● GIVEN PASSAGE
========================================================================

# Should I buy an ocean sport fisher?



## Chris (Dec 9, 2014)

A contractor buddy of mine that I go fishing with all the time want to partner up on a 33' sport fisher with twin cummins. It is affordable but I don't know just how much time I have spare to spend on it to make it worth my while.


----------



## havasu (Dec 9, 2014)

Hell yes. Lemme go get my fishing pole!

Actually, partnerships on a boat can turn bad real quick. Do your homework good on this one.


----------



## Chris (Dec 9, 2014)

I am, he has been bugging me for some time.


----------



## havasu (Dec 9, 2014)

A guy at the lake wanted to pay me half for 1/2 ownership in the fast boat. Problems I saw were insurance rates, who pays for maintenance, when a part breaks, who determines if it is wear and tear, or just driver wrong doing? How are the taxes paid? Who gets to claim the taxes? Who gets the boat on what weekends, and what provision is in place when you want/need the boat on an off weekend? Where is the boat stored (obviously you aren't concerned with this one)? Who gasses and is it gassed before or after a trip? Yeah, I see many headaches.

========================================================================

● STUDY MATERIAL
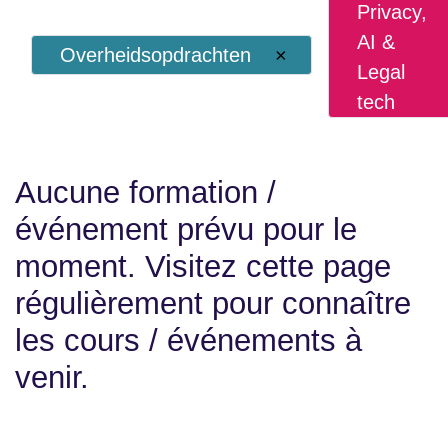
Privacy,
AI &
Overheidsopdrachten
×
Legal
tech
Aucune formation /
événement prévu pour le
moment. Visitez cette page
régulièrement pour connaître
les cours / événements à
venir.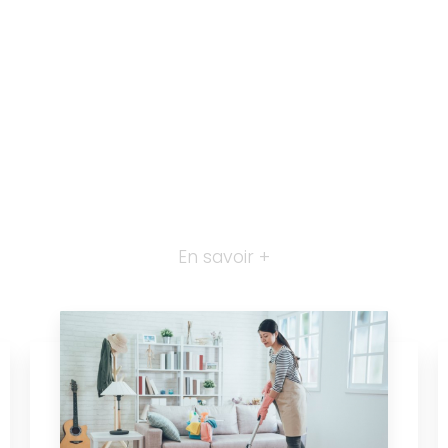
En savoir +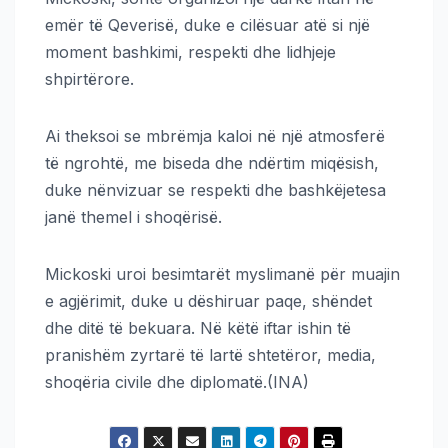
emër të Qeverisë, duke e cilësuar atë si një
moment bashkimi, respekti dhe lidhjeje
shpirtërore.
Ai theksoi se mbrëmja kaloi në një atmosferë
të ngrohtë, me biseda dhe ndërtim miqësish,
duke nënvizuar se respekti dhe bashkëjetesa
janë themel i shoqërisë.
Mickoski uroi besimtarët myslimanë për muajin
e agjërimit, duke u dëshiruar paqe, shëndet
dhe ditë të bekuara. Në këtë iftar ishin të
pranishëm zyrtarë të lartë shtetëror, media,
shoqëria civile dhe diplomatë.(INA)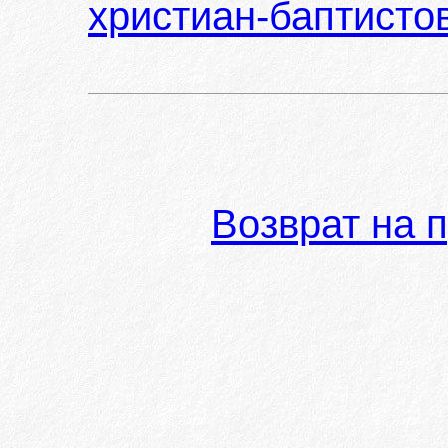
христиан-баптисто
Возврат на 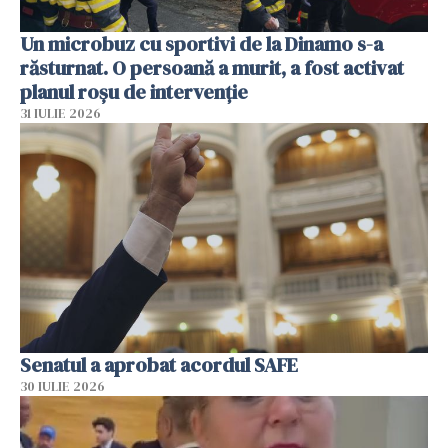
Un microbuz cu sportivi de la Dinamo s-a
răsturnat. O persoană a murit, a fost activat
planul roșu de intervenție
31 IULIE 2026
Senatul a aprobat acordul SAFE
30 IULIE 2026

========================================================================

● YOUR GOAL
Change "contractor" to "electrician" in the sport fisher thread, giving it again from the words that contain "A contractor buddy" and stopping after "my fishing pole!". The data play no part in this exercise.

● EXPECTED OUTPUT
A electrician buddy of mine that I go fishing with all the time want to partner up on a 33' sport fisher with twin cummins. It is affordable but I don't know just how much time I have spare to spend on it to make it worth my while.


----------



## havasu (Dec 9, 2014)

Hell yes. Lemme go get my fishing pole!